Rides not revenge
Why Boston’s Critical Mass is hurting the cycling cause.
It’s a Friday evening in late July, and hundreds of whooping and hollering bicyclists are clogging the street at Commonwealth and Harvard avenues in Allston. This is one of the trickiest intersections in the city – some eight lanes of road pass through it, as well as two sets of Green Line tracks – and cyclists from a group called Boston Critical Mass are jamming it up by riding in circles, taunting the drivers. Car horns blast. A solitary biker held up by the stunt yells, “You are why people hate cyclists!” A Honda Civic revs forward, forcing several cyclists to bail, and races off. Mangled bikes – and one person – lie on the asphalt.
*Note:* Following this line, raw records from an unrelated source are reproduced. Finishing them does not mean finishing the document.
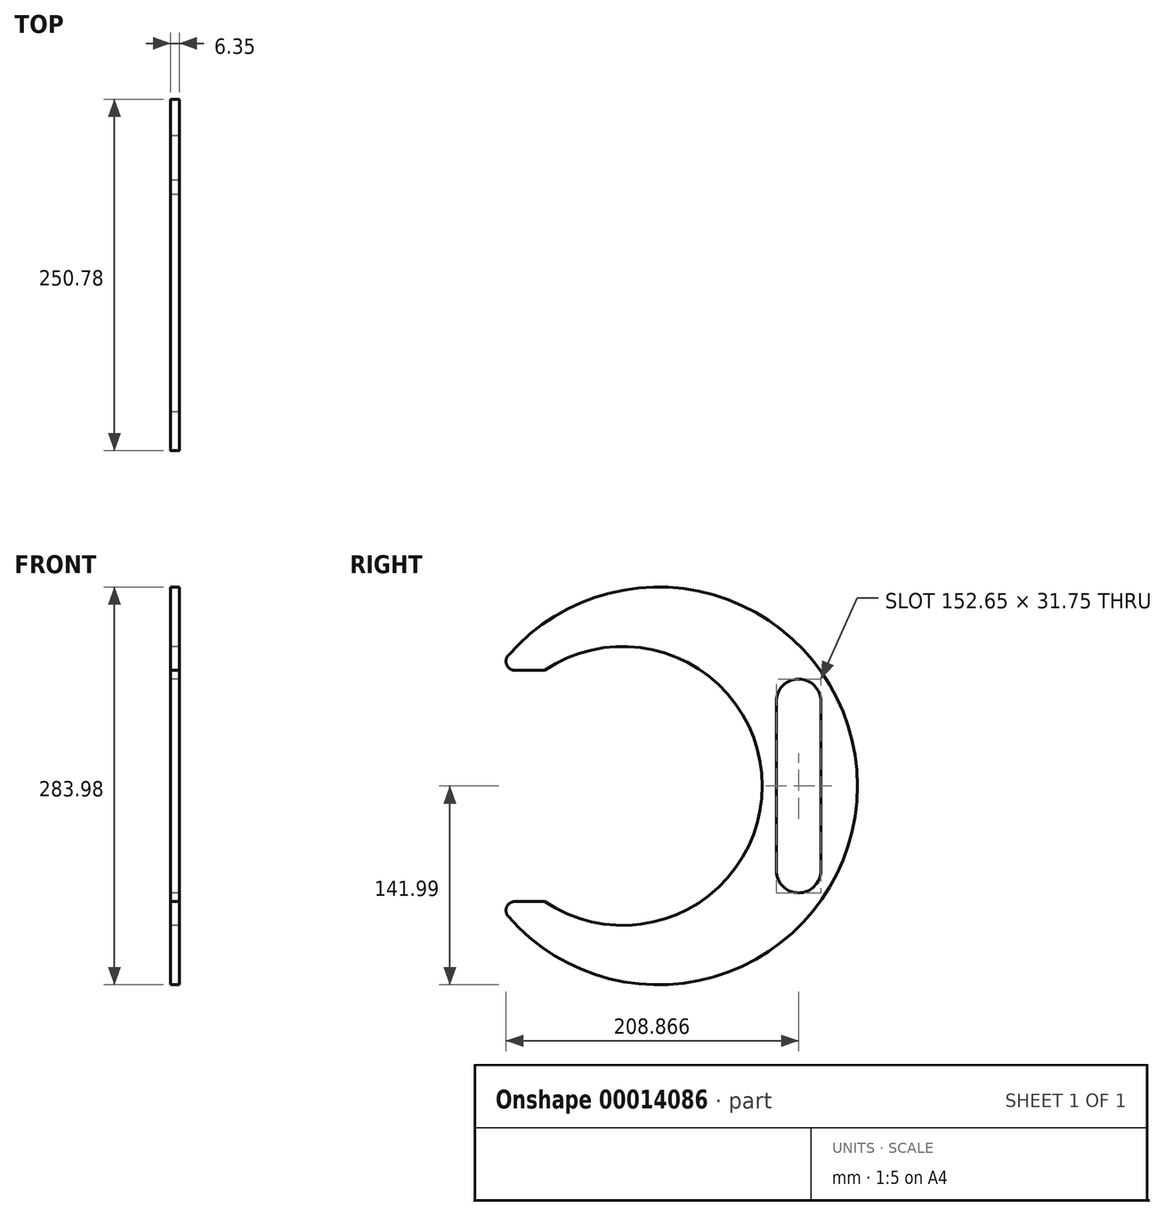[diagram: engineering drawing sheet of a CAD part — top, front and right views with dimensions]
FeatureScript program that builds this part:
annotation { "Feature Type Name" : "Feature", "Feature Type Description" : "" }
export const myFeature = defineFeature(function(context is Context, id is Id, definition is map)
    precondition{}
    {
        {
            var Q0;
            Q0=qCreatedBy(makeId("Right.planeOp"),FACE);
            var sketch = newSketch(context, id + "F0", { "sketchPlane" : qUnion([Q0])});
            skArc(sketch, "E0", {"start": v(-55.67, -82.55) * mm, "mid": v(99.57, 0) * mm, "end": v(-55.67, 82.55) * mm});
            skLineSegment(sketch, "E1", {"start": v(0, 74.3) * mm, "end": v(0, -77.22) * mm, "construction": true});
            skLineSegment(sketch, "E2.0", {"start": v(25.4, 74.3) * mm, "end": v(25.4, -77.22) * mm, "construction": true});
            skLineSegment(sketch, "E3", {"start": v(-80.3, 0) * mm, "end": v(95.23, 0) * mm, "construction": true});
            skArc(sketch, "E4", {"start": v(-81.84, -93.06) * mm, "mid": v(167.39, 0) * mm, "end": v(-81.84, 93.06) * mm});
            skLineSegment(sketch, "E5.0", {"start": v(-77.04, 82.55) * mm, "end": v(-55.67, 82.55) * mm});
            skLineSegment(sketch, "E6.0.MirrorCS", {"start": v(-77.04, -82.55) * mm, "end": v(-55.67, -82.55) * mm});
            skPoint(sketch, "E7.orphan", {"position": v(95.23, 82.55) * mm});
            skPoint(sketch, "E8.trimOffspring.end.orphan", {"position": v(95.23, -82.55) * mm});
            skPoint(sketch, "E9.orphan", {"position": v(-80.3, 82.55) * mm});
            skPoint(sketch, "E10.orphan", {"position": v(-80.3, -82.55) * mm});
            skPoint(sketch, "E11.visualSharp", {"position": v(-90.12, 82.55) * mm});
            skArc(sketch, "E11.filletArc", {"start": v(-81.84, 93.06) * mm, "mid": v(-82.82, 86.26) * mm, "end": v(-77.04, 82.55) * mm});
            skPoint(sketch, "E12.visualSharp", {"position": v(-90.12, -82.55) * mm});
            skArc(sketch, "E12.filletArc", {"start": v(-77.04, -82.55) * mm, "mid": v(-82.82, -86.26) * mm, "end": v(-81.84, -93.06) * mm});
            skLineSegment(sketch, "E13.0", {"start": v(125.48, 74.3) * mm, "end": v(125.48, -77.22) * mm, "construction": true});
            skLineSegment(sketch, "E14.0", {"start": v(-80.3, -60.45) * mm, "end": v(125.48, -60.45) * mm, "construction": true});
            skArc(sketch, "E15", {"start": v(109.6, -60.45) * mm, "mid": v(125.48, -76.33) * mm, "end": v(141.35, -60.45) * mm});
            skArc(sketch, "E16.0.MirrorC", {"start": v(109.6, 60.45) * mm, "mid": v(125.48, 76.33) * mm, "end": v(141.35, 60.45) * mm});
            skLineSegment(sketch, "E17", {"start": v(109.6, 60.45) * mm, "end": v(109.6, -60.45) * mm});
            skLineSegment(sketch, "E18.0.MirrorCS", {"start": v(141.35, 60.45) * mm, "end": v(141.35, -60.45) * mm});
            skSolve(sketch);
        }
        {
            var Q0;
            Q0 = qSketchRegion(id + "F0", true);
            extrude(context, id + "F1", {"entities" : qUnion([Q0]), "depth" : 6.35 * mm});
        }
    });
Once a month, members of the hundreds-strong Critical Mass get together to celebrate bike culture and protest car culture, as the group says on its website, by means of a “party on two wheels.” But that day the party ended abruptly – luckily the woman knocked to the ground had just bumps and bruises; the only serious casualties were bikes. I am obviously appalled at the actions of the driver, but my other reaction is bafflement: What does Critical Mass hope to prove by breaking laws and taunting motorists?
In the larger Boston-area biking community, many seem eager to separate themselves from the relatively small group of cyclists who ignore laws and wreak havoc. Pete Stidman, executive director of the Boston Cyclists Union, says he “understands the desire,” but calls Critical Mass’s practices a “horribly poor way of communicating our desire to have the streets be safer.” Local cycling advocate Chris Ditunno, founder of Allston-Brighton Bikes, says the group’s actions “feed the conflict and may make it more dangerous to be out there.” Even some Critical Mass riders refuse to participate in the intersection-clogging practice they call “corking.”
As a longtime cyclist myself, I wanted to check out Critical Mass. I joined the group’s August ride, and what I found was a mixed bag of paradoxes. The joyful novelty of being able to ride unobstructed in Boston’s streets was not lost on me – I had fun. Many of my fellow riders were downright polite; a few even thanked the drivers they were holding up for their patience. While we did cork intersections to allow the group to illegally run red lights, we didn’t block them with the express aim of hassling drivers.
Critical Mass has not been very good at getting its message out, yet I couldn’t help but think that we were making a political statement by how we were riding – and not a good one. At no point during the ride were drivers and pedestrians informed of Critical Mass’s mission to promote bike culture and establish a place for cyclists on the roads. From where I was sitting, the range of emotions among drivers went from confusion to anger, but never obvious support. I think we came across as a bunch of two-wheeled anarchists.
Critical Mass rider Joseph Finley II says you need only spend a day riding in Boston to see how poorly drivers treat riders. “Does that aggression need to be taken out at this event every month?” he asks. “Some will say yes, some will say no. People like myself will fall somewhere in the middle.”
No doubt bike conditions in Boston cry out for improvement. Bike lanes are nonexistent on many city streets, and few drivers know how to engage their two-wheeled counterparts. Bikers like Finley point out that drivers also bear responsibility for creating a safer environment. I agree. But things have been getting better. MassBike’s “Same Roads Same Rules” campaign seeks to foster civility and understanding between motorists and cyclists, for instance. The organization also tries to educate police throughout the state on laws relating to bicyclists.
Yet the actions of Critical Mass and a few lawless others are hurting the cause of all Boston cyclists. That’s why Ditunno helped start an alternative group ride last month, dubbed “Courteous Mass – Boston,” that asks participants “to pledge to ride with courtesy and respect for all other road users, and to obey traffic laws” (a public health professional and former attorney, Ditunno made riders sign a pledge agreeing to as much). Unlike Critical Mass, Courteous Mass is showing the larger community that many Boston cyclists want their change with a side of civility.
If Critical Mass is serious about its mission, it needs to tone down the party on two wheels. Aggression from cyclists, like aggression from drivers, needs to end before someone gets hurt. After all, we’re all riding on a two-way street.